* **DOCUMENT EXCERPT**:
◆ ◆ ◆ ◆ ◆

Technology may be part of the solution.

Abdulmutallab smuggled the explosives in his underpants through checkpoints in Lagos and Amsterdam and hyper-sensitive body scanners might have prevented this from happening. But the machines are expensive and also intrusive, exposing an image of the naked body on a security viewing screen.

Beefed up airport security affected the stock markets on Tuesday, with the shares of Air Canada and WestJet Airlines Ltd, Canada's two biggest airlines, declining after they warned US -bound travelers to expect more flight delays and cancellations.

A wing of al-Qaeda based in Yemen said it was behind the failed bombing to avenge US attacks on the group, according to a web statement.

The Yemeni government, which is fighting Shi'ite rebels in the north and faces separatist sentiment in the south, said the country could be home to up to 300 al-Qaeda militants, some of whom may be planning attacks on the West.

◆ ◆ ◆ ◆ ◆

* **EXERCISE BRIEF**:
Continue the news excerpt about the failed airliner bombing and tighter airport security, picking up after its final sentence.

◆ ◆ ◆ ◆ ◆

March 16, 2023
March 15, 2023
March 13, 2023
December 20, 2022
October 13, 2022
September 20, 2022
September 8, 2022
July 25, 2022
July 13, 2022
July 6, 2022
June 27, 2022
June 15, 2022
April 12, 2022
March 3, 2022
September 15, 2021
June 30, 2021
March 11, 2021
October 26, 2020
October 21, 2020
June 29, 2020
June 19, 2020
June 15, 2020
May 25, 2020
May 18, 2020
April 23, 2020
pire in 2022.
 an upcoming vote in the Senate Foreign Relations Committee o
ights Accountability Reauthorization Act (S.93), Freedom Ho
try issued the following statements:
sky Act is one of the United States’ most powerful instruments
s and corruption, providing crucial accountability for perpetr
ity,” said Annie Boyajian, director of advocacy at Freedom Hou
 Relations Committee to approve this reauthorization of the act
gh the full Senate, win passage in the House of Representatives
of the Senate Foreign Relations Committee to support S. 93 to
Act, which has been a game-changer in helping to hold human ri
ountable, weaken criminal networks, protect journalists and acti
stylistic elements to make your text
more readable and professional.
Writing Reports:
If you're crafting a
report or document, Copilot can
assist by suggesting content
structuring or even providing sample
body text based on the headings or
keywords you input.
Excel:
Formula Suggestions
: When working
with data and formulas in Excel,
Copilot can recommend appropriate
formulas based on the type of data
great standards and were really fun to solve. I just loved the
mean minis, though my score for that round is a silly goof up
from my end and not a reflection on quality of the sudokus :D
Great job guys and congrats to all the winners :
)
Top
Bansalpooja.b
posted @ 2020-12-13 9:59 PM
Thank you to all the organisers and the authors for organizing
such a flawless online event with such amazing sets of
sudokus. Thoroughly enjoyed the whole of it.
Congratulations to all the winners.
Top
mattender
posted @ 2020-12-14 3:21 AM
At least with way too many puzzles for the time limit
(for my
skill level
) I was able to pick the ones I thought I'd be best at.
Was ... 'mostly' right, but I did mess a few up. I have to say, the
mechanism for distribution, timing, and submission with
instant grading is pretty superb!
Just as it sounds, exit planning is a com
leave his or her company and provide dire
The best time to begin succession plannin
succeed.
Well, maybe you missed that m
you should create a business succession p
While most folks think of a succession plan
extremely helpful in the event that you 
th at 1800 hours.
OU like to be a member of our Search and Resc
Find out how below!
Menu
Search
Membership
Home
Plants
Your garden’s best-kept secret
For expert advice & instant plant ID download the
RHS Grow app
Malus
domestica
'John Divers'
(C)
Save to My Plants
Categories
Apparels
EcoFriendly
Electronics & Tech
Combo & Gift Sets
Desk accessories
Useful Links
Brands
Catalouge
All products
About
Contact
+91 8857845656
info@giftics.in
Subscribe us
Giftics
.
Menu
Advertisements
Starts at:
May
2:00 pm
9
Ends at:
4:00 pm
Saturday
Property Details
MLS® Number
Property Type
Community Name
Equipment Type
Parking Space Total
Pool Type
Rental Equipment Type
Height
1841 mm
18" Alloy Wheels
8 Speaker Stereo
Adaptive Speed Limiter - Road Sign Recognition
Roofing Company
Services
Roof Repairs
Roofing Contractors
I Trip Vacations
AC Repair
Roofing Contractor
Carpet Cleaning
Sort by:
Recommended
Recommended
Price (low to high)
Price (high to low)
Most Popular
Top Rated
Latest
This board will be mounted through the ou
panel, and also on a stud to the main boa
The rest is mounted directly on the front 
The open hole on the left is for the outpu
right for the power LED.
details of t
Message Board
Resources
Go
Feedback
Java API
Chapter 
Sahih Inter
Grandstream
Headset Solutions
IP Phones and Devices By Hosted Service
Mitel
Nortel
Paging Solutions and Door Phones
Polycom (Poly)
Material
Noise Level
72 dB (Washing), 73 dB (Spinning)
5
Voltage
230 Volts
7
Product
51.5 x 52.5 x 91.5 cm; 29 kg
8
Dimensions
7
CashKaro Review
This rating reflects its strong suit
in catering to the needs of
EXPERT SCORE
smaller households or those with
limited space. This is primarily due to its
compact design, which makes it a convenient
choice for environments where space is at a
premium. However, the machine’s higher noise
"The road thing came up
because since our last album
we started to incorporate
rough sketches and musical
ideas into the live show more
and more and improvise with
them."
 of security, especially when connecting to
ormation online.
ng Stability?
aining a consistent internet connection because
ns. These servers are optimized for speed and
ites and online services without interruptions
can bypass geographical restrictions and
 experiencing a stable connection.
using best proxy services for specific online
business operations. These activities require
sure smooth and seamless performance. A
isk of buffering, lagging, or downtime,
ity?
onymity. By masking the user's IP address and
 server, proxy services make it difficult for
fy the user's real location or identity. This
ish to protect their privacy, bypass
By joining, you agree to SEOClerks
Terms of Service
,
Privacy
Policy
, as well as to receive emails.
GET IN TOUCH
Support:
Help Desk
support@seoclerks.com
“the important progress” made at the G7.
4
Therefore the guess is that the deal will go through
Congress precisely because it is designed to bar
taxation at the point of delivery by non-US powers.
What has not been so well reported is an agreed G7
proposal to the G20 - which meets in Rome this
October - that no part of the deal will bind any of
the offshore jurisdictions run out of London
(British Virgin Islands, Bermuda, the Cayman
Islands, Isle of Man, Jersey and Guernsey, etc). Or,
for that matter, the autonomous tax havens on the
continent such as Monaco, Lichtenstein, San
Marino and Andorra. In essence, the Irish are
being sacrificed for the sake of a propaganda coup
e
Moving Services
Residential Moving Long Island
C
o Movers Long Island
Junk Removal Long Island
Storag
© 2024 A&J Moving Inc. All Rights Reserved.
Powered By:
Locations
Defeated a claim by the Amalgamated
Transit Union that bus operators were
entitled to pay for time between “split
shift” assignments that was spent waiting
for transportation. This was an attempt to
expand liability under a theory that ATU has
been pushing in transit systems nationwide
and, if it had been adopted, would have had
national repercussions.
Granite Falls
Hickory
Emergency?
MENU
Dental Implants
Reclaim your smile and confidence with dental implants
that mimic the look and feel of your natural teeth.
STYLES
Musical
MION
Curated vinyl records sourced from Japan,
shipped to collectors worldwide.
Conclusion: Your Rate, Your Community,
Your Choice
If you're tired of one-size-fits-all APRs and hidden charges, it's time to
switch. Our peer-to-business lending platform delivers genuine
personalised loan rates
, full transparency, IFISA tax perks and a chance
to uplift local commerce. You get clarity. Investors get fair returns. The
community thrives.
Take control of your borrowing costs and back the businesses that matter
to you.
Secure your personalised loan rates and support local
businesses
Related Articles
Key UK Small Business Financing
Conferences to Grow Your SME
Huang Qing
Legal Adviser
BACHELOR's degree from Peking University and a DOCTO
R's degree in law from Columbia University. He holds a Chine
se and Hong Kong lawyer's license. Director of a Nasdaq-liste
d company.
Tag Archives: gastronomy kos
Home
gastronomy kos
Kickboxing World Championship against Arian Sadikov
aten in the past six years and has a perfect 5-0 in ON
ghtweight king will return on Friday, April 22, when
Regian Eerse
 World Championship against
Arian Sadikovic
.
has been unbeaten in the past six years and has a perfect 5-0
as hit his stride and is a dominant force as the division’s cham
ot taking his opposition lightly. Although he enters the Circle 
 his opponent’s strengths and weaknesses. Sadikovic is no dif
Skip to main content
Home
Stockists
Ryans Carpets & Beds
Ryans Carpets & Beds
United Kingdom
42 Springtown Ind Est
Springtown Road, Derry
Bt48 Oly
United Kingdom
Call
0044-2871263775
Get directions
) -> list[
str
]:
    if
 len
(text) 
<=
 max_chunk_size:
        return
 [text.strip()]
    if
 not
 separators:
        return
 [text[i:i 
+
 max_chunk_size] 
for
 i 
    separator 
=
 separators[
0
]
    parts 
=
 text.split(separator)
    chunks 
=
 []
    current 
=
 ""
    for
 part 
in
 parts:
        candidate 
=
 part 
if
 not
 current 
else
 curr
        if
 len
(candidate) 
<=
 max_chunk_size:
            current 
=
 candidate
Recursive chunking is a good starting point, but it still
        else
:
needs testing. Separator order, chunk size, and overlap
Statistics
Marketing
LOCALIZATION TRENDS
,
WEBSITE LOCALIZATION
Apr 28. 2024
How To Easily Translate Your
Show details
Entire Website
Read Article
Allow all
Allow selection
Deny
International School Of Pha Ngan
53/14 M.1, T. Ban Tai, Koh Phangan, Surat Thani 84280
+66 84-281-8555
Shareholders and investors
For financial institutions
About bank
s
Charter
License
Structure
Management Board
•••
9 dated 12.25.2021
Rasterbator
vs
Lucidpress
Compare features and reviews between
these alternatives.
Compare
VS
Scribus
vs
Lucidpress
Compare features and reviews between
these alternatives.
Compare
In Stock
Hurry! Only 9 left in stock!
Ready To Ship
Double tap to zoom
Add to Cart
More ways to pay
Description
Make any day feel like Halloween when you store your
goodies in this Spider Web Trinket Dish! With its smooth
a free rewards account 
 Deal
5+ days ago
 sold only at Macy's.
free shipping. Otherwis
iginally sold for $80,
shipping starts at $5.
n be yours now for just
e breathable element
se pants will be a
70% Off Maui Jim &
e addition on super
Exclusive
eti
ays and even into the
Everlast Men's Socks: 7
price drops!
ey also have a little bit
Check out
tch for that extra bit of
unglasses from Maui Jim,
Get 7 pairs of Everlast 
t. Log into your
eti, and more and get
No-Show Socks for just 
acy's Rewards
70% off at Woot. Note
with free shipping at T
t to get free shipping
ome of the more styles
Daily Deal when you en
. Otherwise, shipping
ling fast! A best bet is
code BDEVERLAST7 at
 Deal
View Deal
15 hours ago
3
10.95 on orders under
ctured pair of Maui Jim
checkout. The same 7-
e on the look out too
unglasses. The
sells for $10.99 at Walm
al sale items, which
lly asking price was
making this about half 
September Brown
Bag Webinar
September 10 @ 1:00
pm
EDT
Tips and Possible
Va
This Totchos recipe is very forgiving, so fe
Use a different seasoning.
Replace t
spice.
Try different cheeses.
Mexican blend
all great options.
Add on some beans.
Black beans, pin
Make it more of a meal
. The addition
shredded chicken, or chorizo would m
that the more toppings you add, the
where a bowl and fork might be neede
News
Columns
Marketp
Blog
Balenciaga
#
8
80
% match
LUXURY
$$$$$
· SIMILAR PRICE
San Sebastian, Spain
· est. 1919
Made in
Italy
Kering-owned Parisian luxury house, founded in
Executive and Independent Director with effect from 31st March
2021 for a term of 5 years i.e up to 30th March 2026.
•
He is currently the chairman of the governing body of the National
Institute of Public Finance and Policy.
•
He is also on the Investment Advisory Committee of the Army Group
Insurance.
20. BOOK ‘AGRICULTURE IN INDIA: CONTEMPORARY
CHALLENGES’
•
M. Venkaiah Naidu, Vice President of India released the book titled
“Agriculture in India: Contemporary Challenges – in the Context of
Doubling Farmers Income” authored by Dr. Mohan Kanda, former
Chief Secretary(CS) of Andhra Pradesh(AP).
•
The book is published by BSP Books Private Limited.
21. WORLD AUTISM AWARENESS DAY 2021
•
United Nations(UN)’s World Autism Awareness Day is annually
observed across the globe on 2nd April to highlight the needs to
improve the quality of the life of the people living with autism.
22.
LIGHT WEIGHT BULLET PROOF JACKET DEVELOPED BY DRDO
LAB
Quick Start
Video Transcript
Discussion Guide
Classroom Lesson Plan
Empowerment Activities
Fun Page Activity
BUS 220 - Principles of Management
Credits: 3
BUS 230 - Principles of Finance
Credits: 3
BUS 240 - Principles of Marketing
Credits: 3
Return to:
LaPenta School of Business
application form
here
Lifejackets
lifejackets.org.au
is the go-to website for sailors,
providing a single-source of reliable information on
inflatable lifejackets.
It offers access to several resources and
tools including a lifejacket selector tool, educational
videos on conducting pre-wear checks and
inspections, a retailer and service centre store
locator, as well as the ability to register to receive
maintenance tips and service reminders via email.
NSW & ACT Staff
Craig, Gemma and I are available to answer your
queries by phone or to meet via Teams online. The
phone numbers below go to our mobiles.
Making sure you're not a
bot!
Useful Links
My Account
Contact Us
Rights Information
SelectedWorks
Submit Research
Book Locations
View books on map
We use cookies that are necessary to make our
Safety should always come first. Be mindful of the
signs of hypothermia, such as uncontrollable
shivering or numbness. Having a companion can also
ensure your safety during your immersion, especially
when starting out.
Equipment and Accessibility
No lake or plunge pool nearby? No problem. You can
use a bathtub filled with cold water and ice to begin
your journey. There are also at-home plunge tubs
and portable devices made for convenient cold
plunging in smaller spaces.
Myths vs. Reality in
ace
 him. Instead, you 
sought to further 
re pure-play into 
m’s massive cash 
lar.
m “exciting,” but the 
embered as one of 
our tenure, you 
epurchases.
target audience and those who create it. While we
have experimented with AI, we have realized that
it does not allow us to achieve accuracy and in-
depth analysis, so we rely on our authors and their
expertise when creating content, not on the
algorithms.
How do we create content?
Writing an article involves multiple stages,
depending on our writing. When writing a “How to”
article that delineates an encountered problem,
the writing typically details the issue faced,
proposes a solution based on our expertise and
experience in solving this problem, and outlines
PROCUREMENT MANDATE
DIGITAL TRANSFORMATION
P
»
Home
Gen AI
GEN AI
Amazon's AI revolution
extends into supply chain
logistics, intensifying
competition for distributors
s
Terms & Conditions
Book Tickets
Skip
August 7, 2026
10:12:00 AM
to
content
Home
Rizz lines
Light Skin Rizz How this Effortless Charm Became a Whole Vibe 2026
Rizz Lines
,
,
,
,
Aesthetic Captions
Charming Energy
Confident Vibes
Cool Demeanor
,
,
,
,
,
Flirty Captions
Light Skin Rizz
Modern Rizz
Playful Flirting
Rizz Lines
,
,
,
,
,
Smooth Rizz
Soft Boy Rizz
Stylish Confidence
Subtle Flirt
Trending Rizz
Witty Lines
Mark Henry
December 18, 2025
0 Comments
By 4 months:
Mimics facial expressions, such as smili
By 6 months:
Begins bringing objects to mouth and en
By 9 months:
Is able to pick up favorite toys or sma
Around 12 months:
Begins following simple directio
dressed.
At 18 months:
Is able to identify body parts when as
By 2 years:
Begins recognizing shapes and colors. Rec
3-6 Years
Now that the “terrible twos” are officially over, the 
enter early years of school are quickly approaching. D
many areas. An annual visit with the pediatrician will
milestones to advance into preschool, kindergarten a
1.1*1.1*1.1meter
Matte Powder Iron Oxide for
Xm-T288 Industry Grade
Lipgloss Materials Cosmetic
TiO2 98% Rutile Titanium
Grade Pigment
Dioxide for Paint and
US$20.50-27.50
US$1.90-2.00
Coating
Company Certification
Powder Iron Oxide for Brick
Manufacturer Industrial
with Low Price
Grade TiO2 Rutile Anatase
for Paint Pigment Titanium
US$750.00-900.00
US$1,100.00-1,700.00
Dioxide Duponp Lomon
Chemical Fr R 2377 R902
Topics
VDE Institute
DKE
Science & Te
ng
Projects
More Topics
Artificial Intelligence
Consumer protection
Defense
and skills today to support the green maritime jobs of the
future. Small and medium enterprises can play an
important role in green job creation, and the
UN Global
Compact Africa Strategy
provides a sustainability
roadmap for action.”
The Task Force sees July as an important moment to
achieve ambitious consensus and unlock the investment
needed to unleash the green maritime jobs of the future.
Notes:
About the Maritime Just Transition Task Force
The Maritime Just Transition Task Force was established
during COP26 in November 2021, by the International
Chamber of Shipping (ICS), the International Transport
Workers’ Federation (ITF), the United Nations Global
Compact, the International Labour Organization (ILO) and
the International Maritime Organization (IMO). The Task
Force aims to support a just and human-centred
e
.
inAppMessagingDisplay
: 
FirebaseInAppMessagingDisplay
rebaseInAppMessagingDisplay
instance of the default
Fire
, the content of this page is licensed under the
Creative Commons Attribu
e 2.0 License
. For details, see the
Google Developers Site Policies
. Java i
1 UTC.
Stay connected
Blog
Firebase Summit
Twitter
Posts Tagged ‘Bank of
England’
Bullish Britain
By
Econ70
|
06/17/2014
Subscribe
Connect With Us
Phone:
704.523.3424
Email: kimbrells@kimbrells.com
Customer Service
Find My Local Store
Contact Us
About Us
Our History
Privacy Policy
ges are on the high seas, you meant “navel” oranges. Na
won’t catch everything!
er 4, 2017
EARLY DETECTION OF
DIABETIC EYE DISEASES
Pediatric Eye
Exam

◆ ◆ ◆ ◆ ◆

* **RESPONSE AREA**:
US and Yemeni officials are looking at fresh targets in case Obama orders a retaliatory strike in Yemen, CNN reported, citing two unidentified American officials.

Yemen has been a long-standing base of support for al-Qaeda. Militants bombed the Navy warship USS Cole in the Yemeni port of Aden in 2000, killing 17 US sailors, and Yemenis were one of the largest groups to train in al-Qaeda's camps in Afghanistan before September 11, 2001 attacks.